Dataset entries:
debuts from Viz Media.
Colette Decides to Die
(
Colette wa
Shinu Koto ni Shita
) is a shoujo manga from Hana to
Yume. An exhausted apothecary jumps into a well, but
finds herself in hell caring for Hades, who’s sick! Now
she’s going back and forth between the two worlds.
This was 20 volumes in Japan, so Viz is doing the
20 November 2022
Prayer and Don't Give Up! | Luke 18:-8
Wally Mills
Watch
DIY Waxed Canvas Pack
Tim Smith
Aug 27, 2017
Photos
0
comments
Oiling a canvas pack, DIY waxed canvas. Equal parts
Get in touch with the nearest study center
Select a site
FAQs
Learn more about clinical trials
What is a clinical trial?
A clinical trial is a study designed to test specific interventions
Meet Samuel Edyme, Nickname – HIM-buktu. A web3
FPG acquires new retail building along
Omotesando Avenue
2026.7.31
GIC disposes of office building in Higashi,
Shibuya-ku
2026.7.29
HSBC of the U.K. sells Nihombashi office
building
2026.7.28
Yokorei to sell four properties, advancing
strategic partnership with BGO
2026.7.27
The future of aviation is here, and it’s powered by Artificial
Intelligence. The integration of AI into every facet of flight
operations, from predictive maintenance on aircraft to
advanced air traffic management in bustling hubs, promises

* * *

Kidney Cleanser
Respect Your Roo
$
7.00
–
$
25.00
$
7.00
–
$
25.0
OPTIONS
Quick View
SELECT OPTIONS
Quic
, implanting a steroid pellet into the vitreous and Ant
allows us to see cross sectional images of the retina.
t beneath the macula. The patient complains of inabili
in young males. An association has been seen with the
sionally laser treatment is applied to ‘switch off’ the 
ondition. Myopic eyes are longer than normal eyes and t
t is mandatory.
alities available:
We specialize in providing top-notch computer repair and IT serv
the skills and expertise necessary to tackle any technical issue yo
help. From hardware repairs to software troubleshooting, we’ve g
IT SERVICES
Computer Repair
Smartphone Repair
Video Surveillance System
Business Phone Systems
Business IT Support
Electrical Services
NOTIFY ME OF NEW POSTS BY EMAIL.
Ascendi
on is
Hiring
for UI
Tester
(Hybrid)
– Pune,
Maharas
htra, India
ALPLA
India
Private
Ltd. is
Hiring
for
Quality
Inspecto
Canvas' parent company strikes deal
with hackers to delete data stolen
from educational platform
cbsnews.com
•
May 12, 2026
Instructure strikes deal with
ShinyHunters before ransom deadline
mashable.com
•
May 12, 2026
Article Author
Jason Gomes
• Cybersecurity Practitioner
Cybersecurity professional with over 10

WORK REQUIRED ▸ Pull out each line of the data that contains the word "office".

RESPONSE TO THIS EXERCISE ▸
GIC disposes of office building in Higashi,
HSBC of the U.K. sells Nihombashi office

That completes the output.